Intellectual disability, formerly called mental retardation, involves impairments of general mental abilities that impact intellectual functioning (also known as IQ) and adaptive skills, including: communication, social and self-care skills. It can happen any time before the age of 18 years, even before birth. Intellectual disability is the most common developmental disability; approximately 1-3 percent of the worldwide population is affected by it. Symptoms may include lack of or slow development of motor skills, language skills, and self-help skills, failure to grow intellectually or continued infant-like behavior, lack of curiosity, inability to connect actions with consequences, difficulty with problem-solving and following social rules. Patients affected with MRT54 have been shown to have normal gross brain structure, but impaired cognition as well as hyperactivity.
Diagnosis of ID is based on abnormal Denver developmental screening test, development way below that of peers, adaptive behavior score below average, and intelligence quotient (IQ) score (between 70 and 55 or lower) on a standardized IQ test. About 25-50% of ID cases are due to germline defects in single genes. However, close to 60 different loci have been identified in such single gene disorders affecting ID.

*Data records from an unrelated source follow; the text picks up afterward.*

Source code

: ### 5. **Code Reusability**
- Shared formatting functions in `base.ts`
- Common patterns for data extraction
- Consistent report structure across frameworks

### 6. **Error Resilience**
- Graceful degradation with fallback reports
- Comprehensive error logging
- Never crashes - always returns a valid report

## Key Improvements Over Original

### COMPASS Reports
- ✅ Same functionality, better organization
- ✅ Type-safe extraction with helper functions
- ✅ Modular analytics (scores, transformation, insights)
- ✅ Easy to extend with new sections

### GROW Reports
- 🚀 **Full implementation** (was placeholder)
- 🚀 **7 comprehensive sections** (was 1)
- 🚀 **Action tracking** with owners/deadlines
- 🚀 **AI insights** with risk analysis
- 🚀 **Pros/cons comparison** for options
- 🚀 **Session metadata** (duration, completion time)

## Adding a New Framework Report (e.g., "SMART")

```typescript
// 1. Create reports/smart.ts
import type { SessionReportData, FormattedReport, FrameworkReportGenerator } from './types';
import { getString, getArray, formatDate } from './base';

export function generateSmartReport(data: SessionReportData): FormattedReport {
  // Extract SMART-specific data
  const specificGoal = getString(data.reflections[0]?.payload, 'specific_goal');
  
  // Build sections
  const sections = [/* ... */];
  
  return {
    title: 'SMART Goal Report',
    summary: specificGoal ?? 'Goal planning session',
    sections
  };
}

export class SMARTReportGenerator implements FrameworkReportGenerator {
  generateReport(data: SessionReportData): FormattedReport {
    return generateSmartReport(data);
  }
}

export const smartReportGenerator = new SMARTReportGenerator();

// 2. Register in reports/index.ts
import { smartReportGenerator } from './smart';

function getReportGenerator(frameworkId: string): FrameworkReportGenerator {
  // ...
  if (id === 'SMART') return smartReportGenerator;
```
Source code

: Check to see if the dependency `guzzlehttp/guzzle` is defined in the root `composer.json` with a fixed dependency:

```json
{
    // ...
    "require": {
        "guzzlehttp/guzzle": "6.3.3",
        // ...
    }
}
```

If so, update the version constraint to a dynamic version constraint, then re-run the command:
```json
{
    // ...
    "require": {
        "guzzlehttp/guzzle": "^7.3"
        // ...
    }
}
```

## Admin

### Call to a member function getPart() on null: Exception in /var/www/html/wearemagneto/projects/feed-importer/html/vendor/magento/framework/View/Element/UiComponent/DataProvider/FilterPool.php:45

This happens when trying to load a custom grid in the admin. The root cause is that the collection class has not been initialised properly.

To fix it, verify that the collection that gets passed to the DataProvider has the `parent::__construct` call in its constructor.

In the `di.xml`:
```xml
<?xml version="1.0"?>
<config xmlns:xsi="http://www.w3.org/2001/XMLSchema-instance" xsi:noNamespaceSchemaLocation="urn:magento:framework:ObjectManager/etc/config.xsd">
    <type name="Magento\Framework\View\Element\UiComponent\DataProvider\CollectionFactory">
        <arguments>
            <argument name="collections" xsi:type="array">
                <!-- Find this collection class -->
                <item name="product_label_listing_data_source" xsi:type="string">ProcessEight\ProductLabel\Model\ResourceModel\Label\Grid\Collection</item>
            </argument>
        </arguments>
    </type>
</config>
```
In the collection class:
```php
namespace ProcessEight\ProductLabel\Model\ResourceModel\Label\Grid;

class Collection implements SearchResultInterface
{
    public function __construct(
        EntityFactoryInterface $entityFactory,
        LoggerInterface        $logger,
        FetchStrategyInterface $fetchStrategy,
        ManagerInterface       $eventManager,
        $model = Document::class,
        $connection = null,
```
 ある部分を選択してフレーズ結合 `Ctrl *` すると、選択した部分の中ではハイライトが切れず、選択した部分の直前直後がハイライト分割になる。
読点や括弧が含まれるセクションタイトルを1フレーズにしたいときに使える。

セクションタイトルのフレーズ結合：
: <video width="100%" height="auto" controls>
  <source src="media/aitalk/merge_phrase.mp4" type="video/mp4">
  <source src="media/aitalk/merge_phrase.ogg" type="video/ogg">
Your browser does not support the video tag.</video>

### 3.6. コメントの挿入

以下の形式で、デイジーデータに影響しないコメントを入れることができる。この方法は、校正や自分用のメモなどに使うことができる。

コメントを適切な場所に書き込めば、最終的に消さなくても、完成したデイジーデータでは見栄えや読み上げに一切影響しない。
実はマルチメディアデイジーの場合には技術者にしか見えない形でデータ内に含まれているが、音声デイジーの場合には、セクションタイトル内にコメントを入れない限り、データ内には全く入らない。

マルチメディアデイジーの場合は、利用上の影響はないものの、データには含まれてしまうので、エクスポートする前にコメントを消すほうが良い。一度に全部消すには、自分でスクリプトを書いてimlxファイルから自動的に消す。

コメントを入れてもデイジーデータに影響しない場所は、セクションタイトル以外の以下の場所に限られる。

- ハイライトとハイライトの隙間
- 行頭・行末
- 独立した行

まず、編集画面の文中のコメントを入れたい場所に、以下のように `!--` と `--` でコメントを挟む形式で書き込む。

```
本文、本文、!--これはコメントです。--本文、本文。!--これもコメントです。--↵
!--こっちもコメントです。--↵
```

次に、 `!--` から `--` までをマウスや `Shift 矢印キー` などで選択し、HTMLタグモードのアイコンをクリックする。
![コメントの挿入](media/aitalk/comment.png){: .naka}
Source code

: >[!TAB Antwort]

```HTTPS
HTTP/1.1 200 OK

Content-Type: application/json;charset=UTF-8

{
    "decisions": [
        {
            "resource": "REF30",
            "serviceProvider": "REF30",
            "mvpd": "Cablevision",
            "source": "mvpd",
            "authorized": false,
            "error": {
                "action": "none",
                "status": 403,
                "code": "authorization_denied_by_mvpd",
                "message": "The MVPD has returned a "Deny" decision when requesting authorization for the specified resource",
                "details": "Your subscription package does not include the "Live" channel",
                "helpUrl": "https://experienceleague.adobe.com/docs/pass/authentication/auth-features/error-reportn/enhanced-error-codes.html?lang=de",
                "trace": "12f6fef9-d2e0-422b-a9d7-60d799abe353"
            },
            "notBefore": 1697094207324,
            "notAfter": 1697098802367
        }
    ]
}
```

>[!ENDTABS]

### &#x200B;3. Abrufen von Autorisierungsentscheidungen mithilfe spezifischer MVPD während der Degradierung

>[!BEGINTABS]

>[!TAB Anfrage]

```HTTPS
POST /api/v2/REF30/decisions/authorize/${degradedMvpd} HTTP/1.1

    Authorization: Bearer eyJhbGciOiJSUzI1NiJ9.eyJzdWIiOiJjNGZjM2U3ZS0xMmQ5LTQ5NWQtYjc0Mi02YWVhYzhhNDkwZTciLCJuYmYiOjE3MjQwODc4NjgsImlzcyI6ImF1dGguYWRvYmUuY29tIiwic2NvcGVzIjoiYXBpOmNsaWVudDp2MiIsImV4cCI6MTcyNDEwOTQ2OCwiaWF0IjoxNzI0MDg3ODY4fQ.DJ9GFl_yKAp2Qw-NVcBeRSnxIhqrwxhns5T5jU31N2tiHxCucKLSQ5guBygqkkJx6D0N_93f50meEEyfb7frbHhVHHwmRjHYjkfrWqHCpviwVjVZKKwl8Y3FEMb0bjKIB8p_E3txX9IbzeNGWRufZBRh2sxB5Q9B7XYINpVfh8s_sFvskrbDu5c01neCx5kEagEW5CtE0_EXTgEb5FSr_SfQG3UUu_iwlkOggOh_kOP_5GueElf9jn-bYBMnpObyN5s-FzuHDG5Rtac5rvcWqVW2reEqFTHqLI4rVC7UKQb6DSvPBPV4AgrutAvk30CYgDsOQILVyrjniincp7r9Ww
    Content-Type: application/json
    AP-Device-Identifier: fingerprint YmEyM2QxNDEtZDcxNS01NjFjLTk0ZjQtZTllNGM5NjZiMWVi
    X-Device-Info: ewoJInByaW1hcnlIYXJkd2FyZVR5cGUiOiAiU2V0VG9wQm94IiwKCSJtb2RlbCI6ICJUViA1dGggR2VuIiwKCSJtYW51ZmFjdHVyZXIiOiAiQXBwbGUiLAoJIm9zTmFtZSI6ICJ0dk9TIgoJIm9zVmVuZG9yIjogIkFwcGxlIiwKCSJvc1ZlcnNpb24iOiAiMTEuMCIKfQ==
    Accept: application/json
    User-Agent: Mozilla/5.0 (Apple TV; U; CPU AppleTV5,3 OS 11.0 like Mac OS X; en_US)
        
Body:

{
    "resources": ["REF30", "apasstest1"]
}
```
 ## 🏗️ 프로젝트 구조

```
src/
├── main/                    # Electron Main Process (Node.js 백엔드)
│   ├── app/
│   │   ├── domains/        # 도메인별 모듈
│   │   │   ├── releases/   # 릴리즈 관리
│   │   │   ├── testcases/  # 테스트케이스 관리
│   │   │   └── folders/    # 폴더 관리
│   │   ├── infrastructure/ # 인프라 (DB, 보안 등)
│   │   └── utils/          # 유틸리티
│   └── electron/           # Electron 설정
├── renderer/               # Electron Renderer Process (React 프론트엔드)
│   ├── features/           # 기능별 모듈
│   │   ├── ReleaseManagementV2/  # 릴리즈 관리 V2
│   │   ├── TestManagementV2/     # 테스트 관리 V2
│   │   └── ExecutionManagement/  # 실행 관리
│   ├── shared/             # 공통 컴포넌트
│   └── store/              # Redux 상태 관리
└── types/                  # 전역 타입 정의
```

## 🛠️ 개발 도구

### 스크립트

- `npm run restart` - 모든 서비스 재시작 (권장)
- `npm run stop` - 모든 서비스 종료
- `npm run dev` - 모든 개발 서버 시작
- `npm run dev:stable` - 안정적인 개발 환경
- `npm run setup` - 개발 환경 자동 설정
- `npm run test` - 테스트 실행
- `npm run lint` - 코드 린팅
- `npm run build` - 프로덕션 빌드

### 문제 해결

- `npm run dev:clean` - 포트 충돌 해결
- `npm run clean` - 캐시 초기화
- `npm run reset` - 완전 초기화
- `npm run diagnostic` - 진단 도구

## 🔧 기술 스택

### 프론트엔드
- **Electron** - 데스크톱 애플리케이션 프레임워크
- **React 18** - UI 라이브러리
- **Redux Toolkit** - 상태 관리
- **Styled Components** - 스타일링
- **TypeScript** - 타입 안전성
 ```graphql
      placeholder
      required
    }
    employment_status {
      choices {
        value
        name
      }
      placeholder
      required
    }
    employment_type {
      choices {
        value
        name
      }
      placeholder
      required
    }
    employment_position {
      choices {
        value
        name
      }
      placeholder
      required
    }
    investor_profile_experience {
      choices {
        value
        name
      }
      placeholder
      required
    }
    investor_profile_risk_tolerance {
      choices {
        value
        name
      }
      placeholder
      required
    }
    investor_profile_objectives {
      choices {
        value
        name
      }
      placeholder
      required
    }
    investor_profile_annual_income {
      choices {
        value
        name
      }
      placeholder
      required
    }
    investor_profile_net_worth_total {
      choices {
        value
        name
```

Anazi et al., (2016) reported on two multiplex consanguineous Saudi families with autosomal recessive intellectual disability. The proband of the first family was a 10.5 years-old boy born to healthy first-cousin once removed parents. The child had speech delay, ADHD, and severe mood swings. His younger brother aged 2.5 years-old also had significant speech delay and was diagnosed with ID. Two other siblings were normal. The second family had three children with ID, and four normal children. The IQ for the 27 and 23 years-old patients were 53 and 59 respectively, but the 35 years old patient had severe ID and didn’t cooperate for the IQ assessment. Performing autozygome, linkage analysis, and exome sequencing for both families identified the same novel variant (c.538C>T) in the TNIK gene that resulted in a premature stop codon. The mutation was considered to be a founder mutation that resulted in a null phenotype.